The AD8 can be administered by any healthcare professional, including physicians, nurse practitioners, physician assistants, nurses, and social workers. It was originally designed as an informant-completed questionnaire but has also been validated for self-administration by the patient. No specialized training is required. Zentake's interface guides both clinicians and respondents through the process.
Can the AD8 be completed by the patient instead of an informant?
Yes. While the AD8 was originally validated as an informant-based interview, subsequent studies have confirmed its validity when completed directly by the patient. However, informant-based administration is generally preferred when a reliable informant is available, as it may provide more accurate assessment of functional change. Zentake supports both administration modes.

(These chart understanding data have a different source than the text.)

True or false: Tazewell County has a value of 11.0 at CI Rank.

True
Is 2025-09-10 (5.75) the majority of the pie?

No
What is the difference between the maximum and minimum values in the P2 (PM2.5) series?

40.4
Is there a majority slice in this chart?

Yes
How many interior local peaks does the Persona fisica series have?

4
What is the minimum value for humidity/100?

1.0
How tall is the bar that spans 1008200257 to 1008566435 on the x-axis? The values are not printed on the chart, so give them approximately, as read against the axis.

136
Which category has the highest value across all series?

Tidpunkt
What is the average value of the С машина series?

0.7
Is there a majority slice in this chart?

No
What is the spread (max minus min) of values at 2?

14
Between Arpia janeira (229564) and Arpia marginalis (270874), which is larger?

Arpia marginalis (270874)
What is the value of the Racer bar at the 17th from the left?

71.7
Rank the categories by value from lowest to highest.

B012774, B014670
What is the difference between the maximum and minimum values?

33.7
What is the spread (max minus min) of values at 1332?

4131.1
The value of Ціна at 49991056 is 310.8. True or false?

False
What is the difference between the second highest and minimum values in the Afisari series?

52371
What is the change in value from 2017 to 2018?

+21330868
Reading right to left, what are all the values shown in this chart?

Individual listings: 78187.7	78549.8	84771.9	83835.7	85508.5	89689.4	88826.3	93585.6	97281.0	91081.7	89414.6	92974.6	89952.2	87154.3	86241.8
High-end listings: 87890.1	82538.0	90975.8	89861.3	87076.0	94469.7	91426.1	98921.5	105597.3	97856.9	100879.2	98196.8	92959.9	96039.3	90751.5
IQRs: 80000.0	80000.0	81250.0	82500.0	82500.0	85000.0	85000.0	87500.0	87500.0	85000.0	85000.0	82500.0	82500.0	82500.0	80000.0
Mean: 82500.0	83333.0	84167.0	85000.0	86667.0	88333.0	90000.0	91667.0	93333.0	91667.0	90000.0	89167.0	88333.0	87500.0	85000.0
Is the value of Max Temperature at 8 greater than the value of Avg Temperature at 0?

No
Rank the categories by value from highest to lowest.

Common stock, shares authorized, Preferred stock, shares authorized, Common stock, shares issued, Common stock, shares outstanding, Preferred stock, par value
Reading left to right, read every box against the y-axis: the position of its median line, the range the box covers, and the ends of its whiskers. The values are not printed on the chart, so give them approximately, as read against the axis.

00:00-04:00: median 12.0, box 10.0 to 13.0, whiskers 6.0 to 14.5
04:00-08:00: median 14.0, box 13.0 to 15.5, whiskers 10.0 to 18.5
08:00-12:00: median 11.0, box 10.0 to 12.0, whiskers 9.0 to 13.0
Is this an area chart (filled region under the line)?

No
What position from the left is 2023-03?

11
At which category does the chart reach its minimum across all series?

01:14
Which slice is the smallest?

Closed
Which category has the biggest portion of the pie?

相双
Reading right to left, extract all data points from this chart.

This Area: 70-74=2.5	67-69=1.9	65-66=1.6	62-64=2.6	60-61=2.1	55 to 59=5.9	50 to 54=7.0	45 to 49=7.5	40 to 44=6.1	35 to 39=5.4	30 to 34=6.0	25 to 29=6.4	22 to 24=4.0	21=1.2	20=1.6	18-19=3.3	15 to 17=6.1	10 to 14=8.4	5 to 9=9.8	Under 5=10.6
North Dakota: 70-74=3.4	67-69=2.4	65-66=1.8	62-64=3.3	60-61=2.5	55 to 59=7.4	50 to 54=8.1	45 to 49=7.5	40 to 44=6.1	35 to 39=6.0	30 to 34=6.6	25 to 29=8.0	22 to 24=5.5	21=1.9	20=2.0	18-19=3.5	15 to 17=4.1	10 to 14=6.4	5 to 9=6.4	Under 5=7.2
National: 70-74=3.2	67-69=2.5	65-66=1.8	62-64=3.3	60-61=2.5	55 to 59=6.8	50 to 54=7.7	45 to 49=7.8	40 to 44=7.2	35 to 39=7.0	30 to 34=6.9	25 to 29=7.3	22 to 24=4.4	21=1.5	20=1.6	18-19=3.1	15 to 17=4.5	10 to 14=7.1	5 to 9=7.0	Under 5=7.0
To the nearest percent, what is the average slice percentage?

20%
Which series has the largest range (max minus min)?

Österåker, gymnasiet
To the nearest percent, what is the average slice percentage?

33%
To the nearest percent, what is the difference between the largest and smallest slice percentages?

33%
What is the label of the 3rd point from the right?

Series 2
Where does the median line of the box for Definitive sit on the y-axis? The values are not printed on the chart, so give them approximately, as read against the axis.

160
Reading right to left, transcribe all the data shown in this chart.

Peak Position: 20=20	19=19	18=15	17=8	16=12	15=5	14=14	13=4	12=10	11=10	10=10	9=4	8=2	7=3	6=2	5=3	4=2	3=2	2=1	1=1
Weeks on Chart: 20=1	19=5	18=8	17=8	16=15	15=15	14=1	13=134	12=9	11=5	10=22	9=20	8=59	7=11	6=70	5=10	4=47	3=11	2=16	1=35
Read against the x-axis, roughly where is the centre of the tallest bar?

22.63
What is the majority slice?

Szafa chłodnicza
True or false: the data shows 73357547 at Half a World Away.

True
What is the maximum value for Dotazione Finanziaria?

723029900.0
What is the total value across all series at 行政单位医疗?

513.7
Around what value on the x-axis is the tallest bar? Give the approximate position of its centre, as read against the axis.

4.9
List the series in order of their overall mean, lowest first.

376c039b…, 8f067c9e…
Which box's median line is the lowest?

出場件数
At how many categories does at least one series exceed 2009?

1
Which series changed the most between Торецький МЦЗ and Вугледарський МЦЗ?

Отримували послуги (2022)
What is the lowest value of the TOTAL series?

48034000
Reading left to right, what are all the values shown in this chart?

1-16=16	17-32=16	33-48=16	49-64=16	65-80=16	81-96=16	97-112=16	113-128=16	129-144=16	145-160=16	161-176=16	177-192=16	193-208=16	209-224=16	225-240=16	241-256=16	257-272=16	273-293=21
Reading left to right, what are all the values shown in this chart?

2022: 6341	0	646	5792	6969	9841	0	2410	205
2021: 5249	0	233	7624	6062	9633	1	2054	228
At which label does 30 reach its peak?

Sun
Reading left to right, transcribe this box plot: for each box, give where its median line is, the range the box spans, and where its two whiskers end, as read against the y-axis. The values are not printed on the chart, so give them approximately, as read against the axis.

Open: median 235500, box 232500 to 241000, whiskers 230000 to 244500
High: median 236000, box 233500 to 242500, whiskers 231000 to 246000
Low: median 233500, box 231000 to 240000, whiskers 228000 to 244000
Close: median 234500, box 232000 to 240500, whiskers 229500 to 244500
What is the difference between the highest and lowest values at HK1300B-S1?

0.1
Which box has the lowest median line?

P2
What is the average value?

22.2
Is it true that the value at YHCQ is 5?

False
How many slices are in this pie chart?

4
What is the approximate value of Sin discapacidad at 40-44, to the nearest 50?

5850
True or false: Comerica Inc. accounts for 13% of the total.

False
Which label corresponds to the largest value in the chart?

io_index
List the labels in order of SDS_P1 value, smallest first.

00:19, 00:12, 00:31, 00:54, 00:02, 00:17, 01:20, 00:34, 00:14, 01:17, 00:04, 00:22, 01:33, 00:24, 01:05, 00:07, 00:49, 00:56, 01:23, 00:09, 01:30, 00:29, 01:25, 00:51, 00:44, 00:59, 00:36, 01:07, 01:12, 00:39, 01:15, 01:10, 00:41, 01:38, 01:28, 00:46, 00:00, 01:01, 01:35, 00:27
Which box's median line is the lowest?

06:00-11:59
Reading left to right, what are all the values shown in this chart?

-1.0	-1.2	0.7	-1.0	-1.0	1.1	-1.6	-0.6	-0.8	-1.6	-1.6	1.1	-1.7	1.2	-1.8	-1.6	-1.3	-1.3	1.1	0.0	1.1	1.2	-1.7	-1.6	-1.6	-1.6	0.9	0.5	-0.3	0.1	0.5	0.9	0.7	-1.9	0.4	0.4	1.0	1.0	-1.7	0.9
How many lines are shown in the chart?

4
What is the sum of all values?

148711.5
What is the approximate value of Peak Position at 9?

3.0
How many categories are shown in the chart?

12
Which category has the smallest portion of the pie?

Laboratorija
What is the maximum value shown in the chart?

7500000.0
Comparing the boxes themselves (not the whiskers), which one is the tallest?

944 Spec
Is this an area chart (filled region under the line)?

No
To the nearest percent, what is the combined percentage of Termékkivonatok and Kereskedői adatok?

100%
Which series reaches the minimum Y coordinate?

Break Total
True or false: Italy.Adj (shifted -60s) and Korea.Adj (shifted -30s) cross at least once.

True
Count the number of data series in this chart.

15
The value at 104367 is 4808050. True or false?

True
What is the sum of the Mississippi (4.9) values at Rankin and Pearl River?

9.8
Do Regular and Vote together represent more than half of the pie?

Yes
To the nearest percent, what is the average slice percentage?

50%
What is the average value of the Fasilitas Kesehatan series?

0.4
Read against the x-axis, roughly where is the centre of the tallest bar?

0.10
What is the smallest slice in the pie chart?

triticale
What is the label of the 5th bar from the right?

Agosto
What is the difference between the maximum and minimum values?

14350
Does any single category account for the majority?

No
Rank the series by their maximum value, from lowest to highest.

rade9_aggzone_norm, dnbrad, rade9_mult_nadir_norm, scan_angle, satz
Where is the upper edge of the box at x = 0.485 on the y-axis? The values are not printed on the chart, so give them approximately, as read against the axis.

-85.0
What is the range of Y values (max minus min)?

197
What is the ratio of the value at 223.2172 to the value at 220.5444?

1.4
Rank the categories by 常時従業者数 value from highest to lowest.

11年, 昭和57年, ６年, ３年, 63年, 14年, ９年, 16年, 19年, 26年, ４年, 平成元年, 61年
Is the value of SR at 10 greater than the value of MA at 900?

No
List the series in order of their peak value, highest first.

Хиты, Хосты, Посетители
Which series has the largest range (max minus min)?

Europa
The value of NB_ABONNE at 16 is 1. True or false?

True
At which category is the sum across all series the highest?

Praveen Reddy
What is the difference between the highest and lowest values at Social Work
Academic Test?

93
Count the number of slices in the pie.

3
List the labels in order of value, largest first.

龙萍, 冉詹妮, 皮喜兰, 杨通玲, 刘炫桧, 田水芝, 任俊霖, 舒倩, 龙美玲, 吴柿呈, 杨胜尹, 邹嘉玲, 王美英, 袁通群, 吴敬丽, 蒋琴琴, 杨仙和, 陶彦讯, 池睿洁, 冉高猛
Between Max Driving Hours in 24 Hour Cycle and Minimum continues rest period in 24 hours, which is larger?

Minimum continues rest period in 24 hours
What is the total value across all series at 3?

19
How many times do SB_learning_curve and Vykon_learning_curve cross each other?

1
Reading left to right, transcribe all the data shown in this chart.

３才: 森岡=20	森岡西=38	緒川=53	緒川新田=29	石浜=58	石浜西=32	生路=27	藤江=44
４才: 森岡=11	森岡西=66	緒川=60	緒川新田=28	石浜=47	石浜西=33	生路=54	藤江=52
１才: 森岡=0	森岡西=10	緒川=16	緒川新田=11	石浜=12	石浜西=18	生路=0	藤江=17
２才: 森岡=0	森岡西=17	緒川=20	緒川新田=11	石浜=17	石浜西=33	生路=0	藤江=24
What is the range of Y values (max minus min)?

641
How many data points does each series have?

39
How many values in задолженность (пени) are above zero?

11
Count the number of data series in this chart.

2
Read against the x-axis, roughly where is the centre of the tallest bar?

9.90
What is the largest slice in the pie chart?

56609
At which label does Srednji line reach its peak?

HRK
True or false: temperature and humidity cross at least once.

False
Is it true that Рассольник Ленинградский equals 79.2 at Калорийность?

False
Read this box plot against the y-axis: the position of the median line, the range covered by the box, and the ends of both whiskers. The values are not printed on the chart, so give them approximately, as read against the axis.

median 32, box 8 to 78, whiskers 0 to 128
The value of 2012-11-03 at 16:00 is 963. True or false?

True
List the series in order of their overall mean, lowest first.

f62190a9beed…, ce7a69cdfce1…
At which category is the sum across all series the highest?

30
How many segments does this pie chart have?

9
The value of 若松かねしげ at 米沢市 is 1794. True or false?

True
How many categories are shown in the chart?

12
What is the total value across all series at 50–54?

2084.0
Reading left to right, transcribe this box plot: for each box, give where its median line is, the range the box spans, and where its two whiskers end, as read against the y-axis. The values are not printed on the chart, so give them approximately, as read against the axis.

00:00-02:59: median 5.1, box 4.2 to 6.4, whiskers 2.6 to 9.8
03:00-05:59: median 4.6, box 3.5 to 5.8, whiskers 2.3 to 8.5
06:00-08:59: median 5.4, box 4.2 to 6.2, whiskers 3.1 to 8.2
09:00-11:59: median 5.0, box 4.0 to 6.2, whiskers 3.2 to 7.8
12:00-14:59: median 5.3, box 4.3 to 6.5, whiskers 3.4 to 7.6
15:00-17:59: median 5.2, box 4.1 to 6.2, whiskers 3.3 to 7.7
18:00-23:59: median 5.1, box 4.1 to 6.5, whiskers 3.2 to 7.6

What types of dementia does the AD8 detect?
The AD8 is sensitive to early cognitive changes associated with multiple dementing illnesses, including Alzheimer's disease, vascular dementia, Lewy body dementia, and frontotemporal dementia. It assesses broad functional change rather than testing a single cognitive domain, making it effective across etiologies.
1. Galvin JE, Roe CM, Powlishta KK, et al. The AD8: a brief informant interview to detect dementia. Neurology. 2005;65(4):559-564.
2. Galvin JE, Roe CM, Coats MA, Morris JC. Patient's rating of cognitive ability: using the AD8, a brief informant interview, as a self-rating tool to detect dementia. Archives of Neurology. 2007;64(5):725-730.
3. Galvin JE, Roe CM, Xiong C, Morris JC. Validity and reliability of the AD8 informant interview in dementia. Neurology. 2006;67(11):1942-1948.